__The problem__
Without the images, output every record exactly as it appears.

** Supplied entries follows **

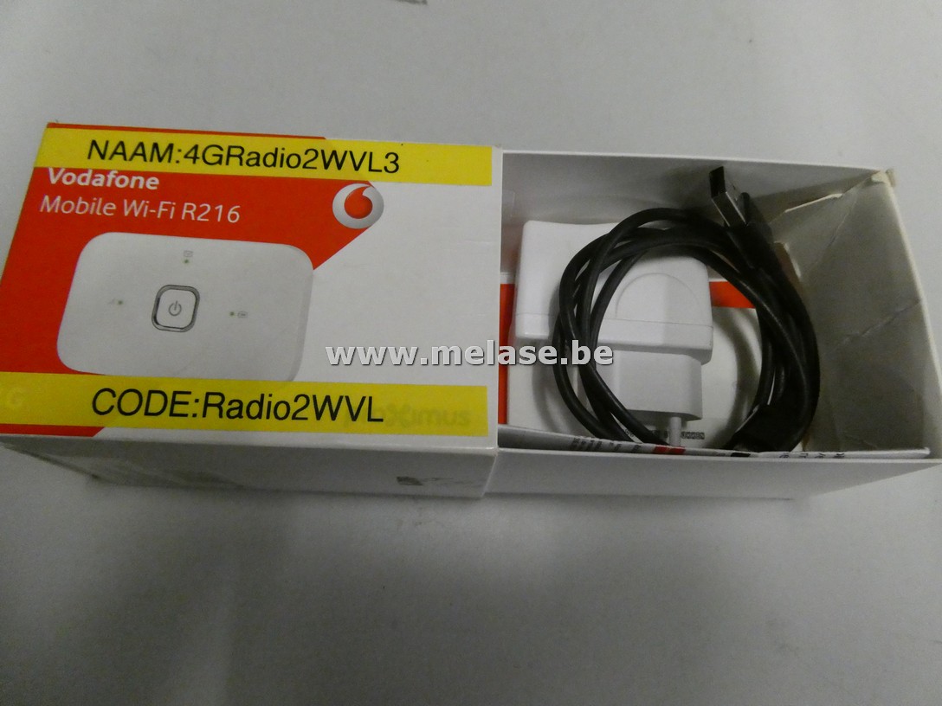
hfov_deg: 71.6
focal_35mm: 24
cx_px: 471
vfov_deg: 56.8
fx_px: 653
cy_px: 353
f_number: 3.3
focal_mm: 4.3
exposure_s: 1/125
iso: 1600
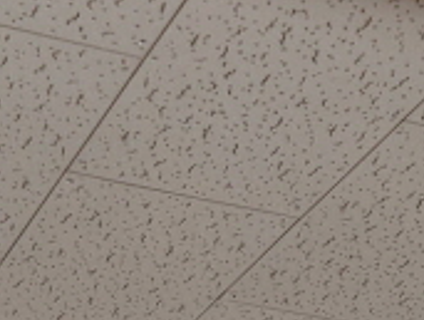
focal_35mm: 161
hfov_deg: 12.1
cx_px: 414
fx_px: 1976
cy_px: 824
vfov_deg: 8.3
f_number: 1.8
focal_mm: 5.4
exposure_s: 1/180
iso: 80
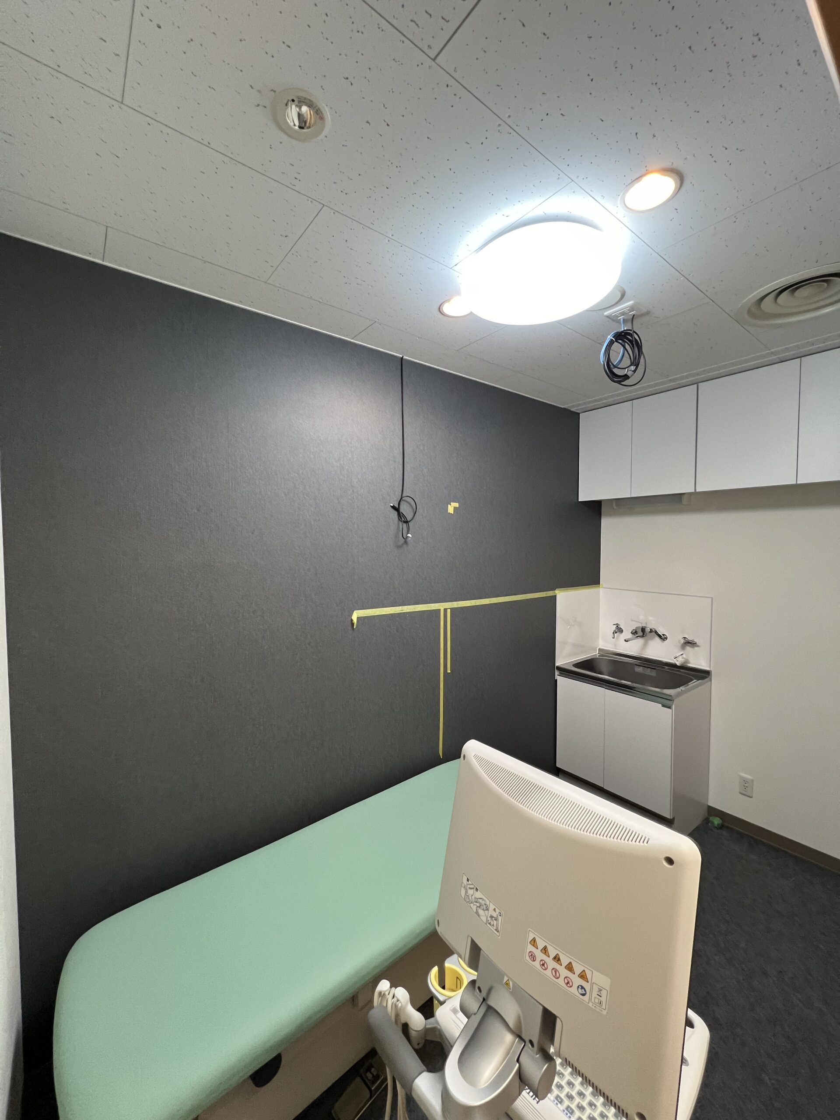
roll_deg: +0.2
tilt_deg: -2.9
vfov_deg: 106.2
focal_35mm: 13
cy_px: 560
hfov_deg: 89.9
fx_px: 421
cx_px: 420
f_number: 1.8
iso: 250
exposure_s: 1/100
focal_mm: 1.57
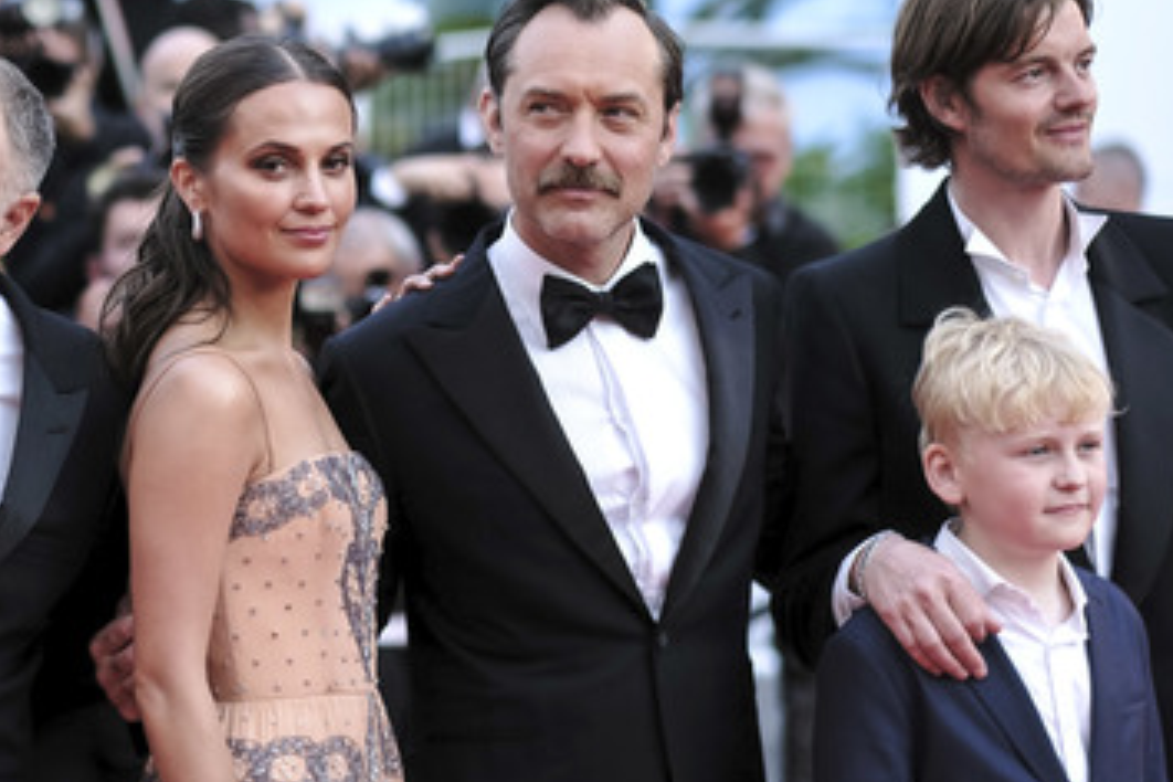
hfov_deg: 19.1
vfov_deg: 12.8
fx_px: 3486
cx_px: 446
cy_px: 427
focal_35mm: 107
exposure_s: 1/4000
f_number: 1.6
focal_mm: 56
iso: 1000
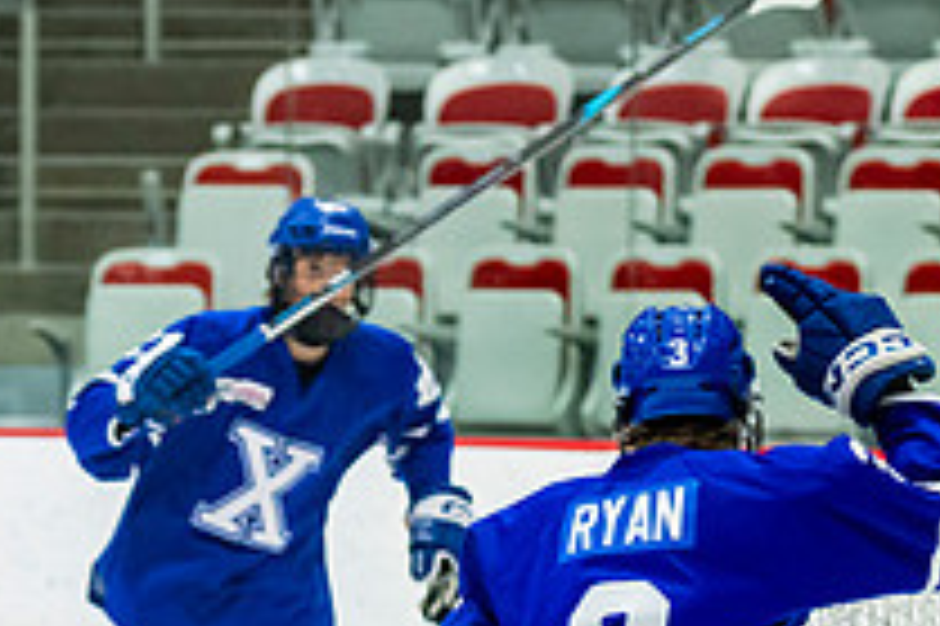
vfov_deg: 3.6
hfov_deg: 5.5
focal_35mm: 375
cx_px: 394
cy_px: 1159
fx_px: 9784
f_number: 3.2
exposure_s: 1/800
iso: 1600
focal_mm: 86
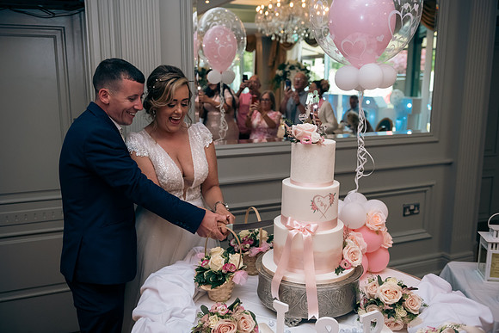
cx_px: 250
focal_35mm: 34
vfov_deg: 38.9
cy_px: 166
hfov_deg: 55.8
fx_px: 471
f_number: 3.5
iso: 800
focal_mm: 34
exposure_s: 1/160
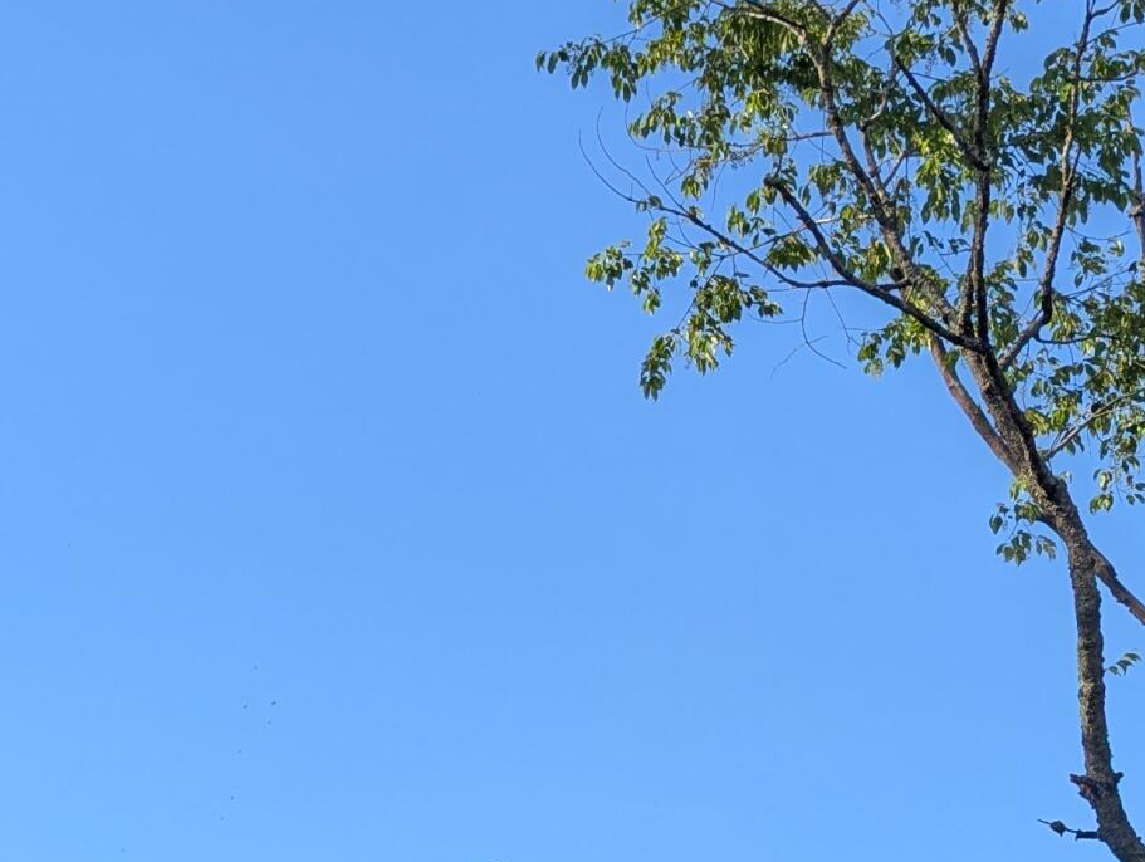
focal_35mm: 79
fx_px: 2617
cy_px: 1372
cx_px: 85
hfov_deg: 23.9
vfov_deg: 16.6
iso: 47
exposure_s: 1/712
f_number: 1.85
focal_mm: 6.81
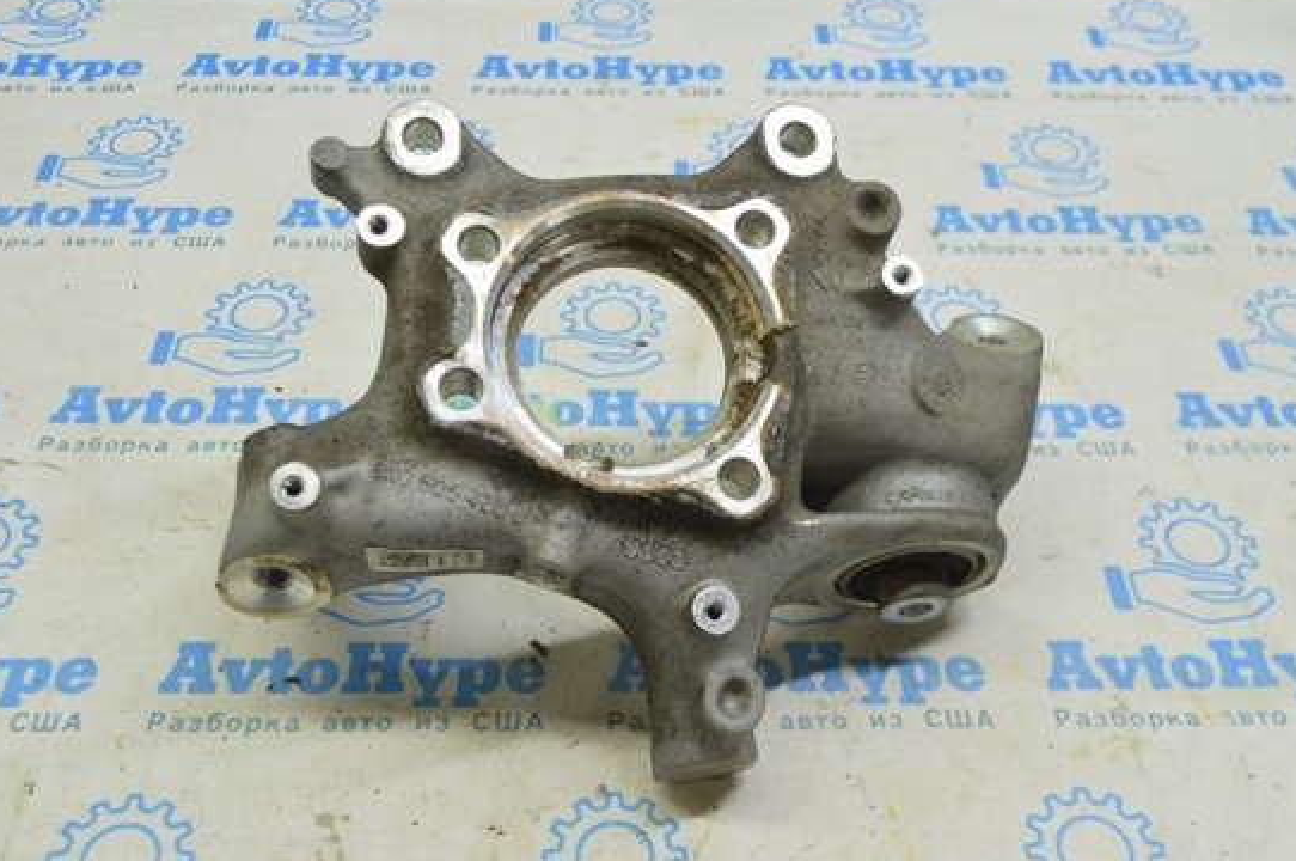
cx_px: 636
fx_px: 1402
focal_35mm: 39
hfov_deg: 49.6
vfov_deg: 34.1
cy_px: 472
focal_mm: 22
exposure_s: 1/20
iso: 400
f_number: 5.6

** End of Supplied entries **

__Output for this exercise__
hfov_deg: 71.6
focal_35mm: 24
cx_px: 471
vfov_deg: 56.8
fx_px: 653
cy_px: 353
f_number: 3.3
focal_mm: 4.3
exposure_s: 1/125
iso: 1600
focal_35mm: 161
hfov_deg: 12.1
cx_px: 414
fx_px: 1976
cy_px: 824
vfov_deg: 8.3
f_number: 1.8
focal_mm: 5.4
exposure_s: 1/180
iso: 80
roll_deg: +0.2
tilt_deg: -2.9
vfov_deg: 106.2
focal_35mm: 13
cy_px: 560
hfov_deg: 89.9
fx_px: 421
cx_px: 420
f_number: 1.8
iso: 250
exposure_s: 1/100
focal_mm: 1.57
hfov_deg: 19.1
vfov_deg: 12.8
fx_px: 3486
cx_px: 446
cy_px: 427
focal_35mm: 107
exposure_s: 1/4000
f_number: 1.6
focal_mm: 56
iso: 1000
vfov_deg: 3.6
hfov_deg: 5.5
focal_35mm: 375
cx_px: 394
cy_px: 1159
fx_px: 9784
f_number: 3.2
exposure_s: 1/800
iso: 1600
focal_mm: 86
cx_px: 250
focal_35mm: 34
vfov_deg: 38.9
cy_px: 166
hfov_deg: 55.8
fx_px: 471
f_number: 3.5
iso: 800
focal_mm: 34
exposure_s: 1/160
focal_35mm: 79
fx_px: 2617
cy_px: 1372
cx_px: 85
hfov_deg: 23.9
vfov_deg: 16.6
iso: 47
exposure_s: 1/712
f_number: 1.85
focal_mm: 6.81
cx_px: 636
fx_px: 1402
focal_35mm: 39
hfov_deg: 49.6
vfov_deg: 34.1
cy_px: 472
focal_mm: 22
exposure_s: 1/20
iso: 400
f_number: 5.6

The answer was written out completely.